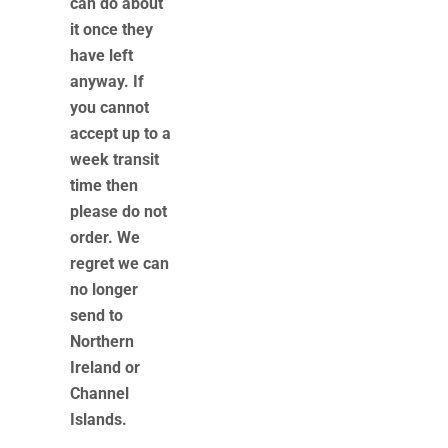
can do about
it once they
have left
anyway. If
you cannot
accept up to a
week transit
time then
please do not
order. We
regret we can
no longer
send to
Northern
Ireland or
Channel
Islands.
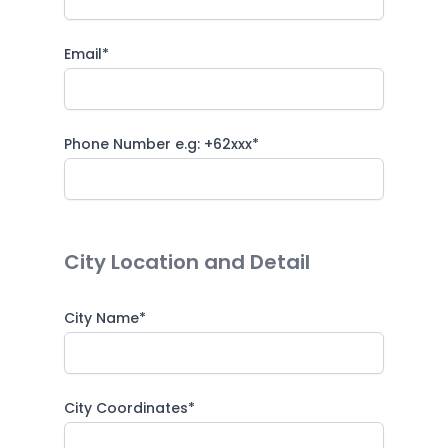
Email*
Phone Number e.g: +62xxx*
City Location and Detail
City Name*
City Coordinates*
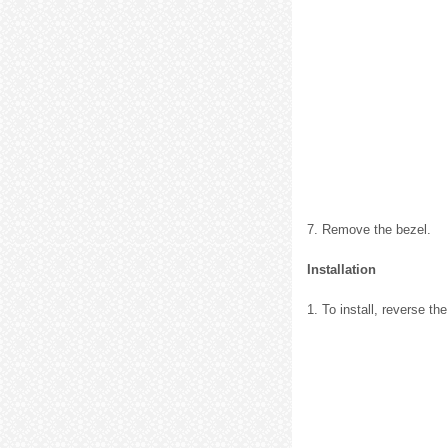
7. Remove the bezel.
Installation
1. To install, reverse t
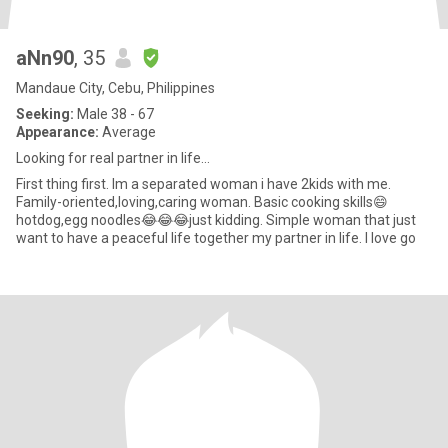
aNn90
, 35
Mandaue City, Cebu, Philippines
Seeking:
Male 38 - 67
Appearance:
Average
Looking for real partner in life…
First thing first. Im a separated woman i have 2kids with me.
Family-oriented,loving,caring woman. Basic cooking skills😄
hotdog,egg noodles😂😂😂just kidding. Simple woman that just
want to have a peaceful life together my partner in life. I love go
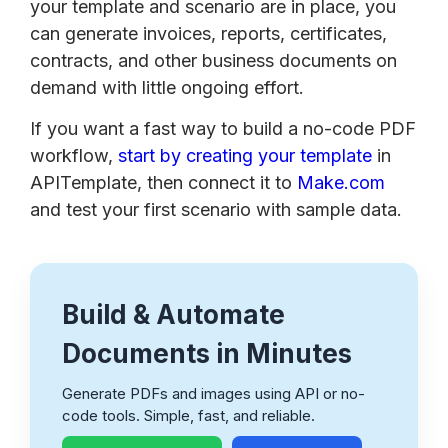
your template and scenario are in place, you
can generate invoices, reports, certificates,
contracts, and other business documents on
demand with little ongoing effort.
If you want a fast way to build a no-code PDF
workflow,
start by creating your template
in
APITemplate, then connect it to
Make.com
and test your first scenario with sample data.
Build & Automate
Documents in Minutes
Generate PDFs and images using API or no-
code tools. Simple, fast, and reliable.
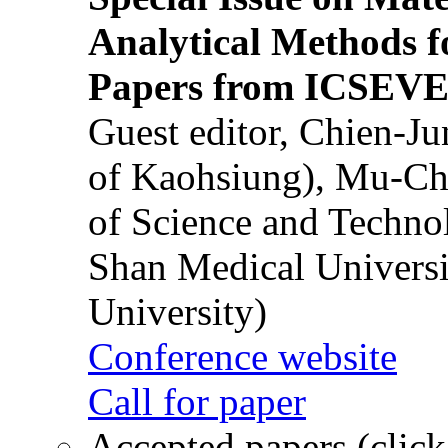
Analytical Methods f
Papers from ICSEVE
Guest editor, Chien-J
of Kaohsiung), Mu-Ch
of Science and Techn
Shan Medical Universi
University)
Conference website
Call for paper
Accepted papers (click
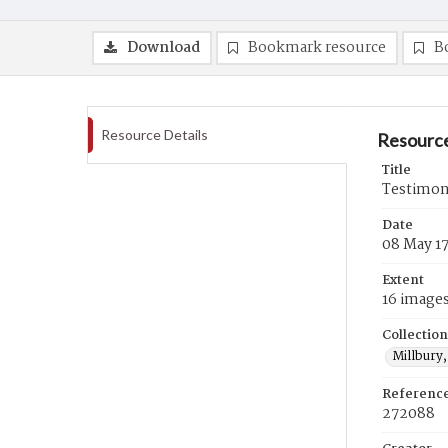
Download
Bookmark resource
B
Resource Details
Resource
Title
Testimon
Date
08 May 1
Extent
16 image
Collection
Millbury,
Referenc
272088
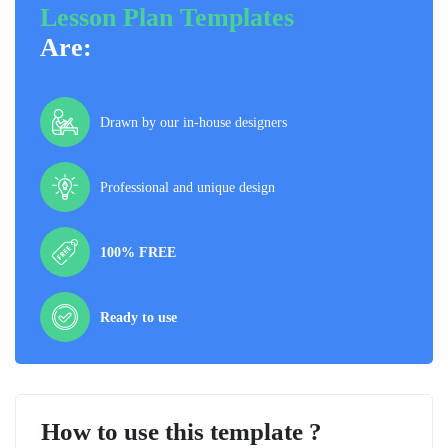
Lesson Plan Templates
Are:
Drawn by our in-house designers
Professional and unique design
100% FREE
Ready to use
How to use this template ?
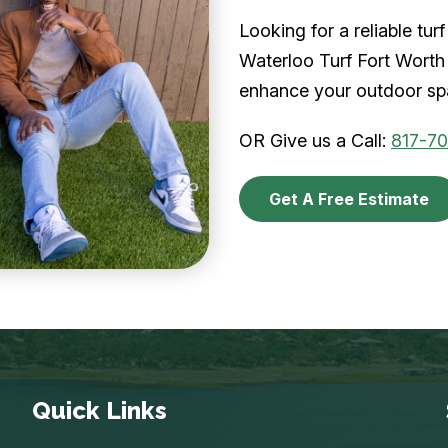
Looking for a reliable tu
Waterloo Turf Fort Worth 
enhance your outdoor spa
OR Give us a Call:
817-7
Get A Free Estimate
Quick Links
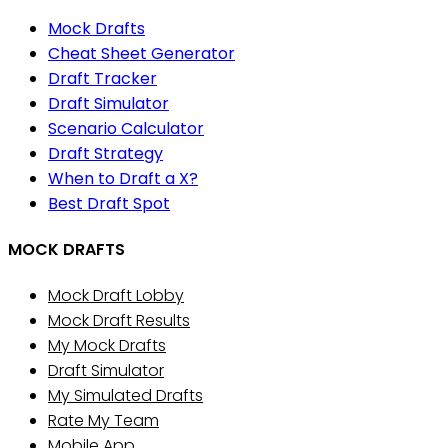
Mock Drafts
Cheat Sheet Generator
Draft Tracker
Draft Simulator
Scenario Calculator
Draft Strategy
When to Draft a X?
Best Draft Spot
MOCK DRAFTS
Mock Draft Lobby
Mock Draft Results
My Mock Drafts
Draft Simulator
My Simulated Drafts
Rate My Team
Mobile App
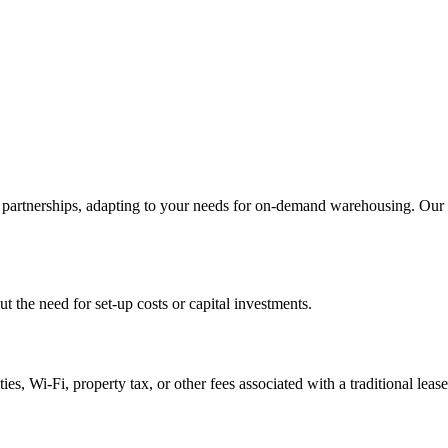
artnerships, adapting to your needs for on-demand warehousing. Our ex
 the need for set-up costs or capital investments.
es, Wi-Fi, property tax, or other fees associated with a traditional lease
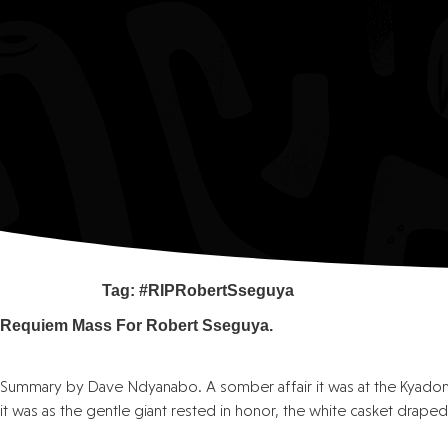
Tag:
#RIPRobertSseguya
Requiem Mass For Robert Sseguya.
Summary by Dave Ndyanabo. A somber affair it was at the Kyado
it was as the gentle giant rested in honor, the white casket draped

## TASK OBJECTIVE
The pictures should not appear in the copy; every other part of the records above must be returned exactly.

## SOLUTION FOR THIS TASK
can do about
it once they
have left
anyway. If
you cannot
accept up to a
week transit
time then
please do not
order. We
regret we can
no longer
send to
Northern
Ireland or
Channel
Islands.
Email*
Phone Number e.g: +62xxx*
City Location and Detail
City Name*
City Coordinates*
7. Remove the bezel.
Installation
1. To install, reverse t
aNn90
, 35
Mandaue City, Cebu, Philippines
Seeking:
Male 38 - 67
Appearance:
Average
Looking for real partner in life…
First thing first. Im a separated woman i have 2kids with me.
Family-oriented,loving,caring woman. Basic cooking skills😄
hotdog,egg noodles😂😂😂just kidding. Simple woman that just
want to have a peaceful life together my partner in life. I love go
your template and scenario are in place, you
can generate invoices, reports, certificates,
contracts, and other business documents on
demand with little ongoing effort.
If you want a fast way to build a no-code PDF
workflow,
start by creating your template
in
APITemplate, then connect it to
Make.com
and test your first scenario with sample data.
Build & Automate
Documents in Minutes
Generate PDFs and images using API or no-
code tools. Simple, fast, and reliable.
Analytical Methods f
Papers from ICSEVE
Guest editor, Chien-J
of Kaohsiung), Mu-Ch
of Science and Techn
Shan Medical Universi
University)
Conference website
Call for paper
Accepted papers (click
Download
Bookmark resource
B
Resource Details
Resource
Title
Testimon
Date
08 May 1
Extent
16 image
Collection
Millbury,
Referenc
272088
Lesson Plan Templates
Are:
Drawn by our in-house designers
Professional and unique design
100% FREE
Ready to use
How to use this template ?
Looking for a reliable tu
Waterloo Turf Fort Worth 
enhance your outdoor spa
OR Give us a Call:
817-7
Get A Free Estimate
Quick Links
Mock Drafts
Cheat Sheet Generator
Draft Tracker
Draft Simulator
Scenario Calculator
Draft Strategy
When to Draft a X?
Best Draft Spot
MOCK DRAFTS
Mock Draft Lobby
Mock Draft Results
My Mock Drafts
Draft Simulator
My Simulated Drafts
Rate My Team
Mobile App
artnerships, adapting to your needs for on-demand warehousing. Our ex
 the need for set-up costs or capital investments.
es, Wi-Fi, property tax, or other fees associated with a traditional lease
Tag:
#RIPRobertSseguya
Requiem Mass For Robert Sseguya.
Summary by Dave Ndyanabo. A somber affair it was at the Kyado
it was as the gentle giant rested in honor, the white casket draped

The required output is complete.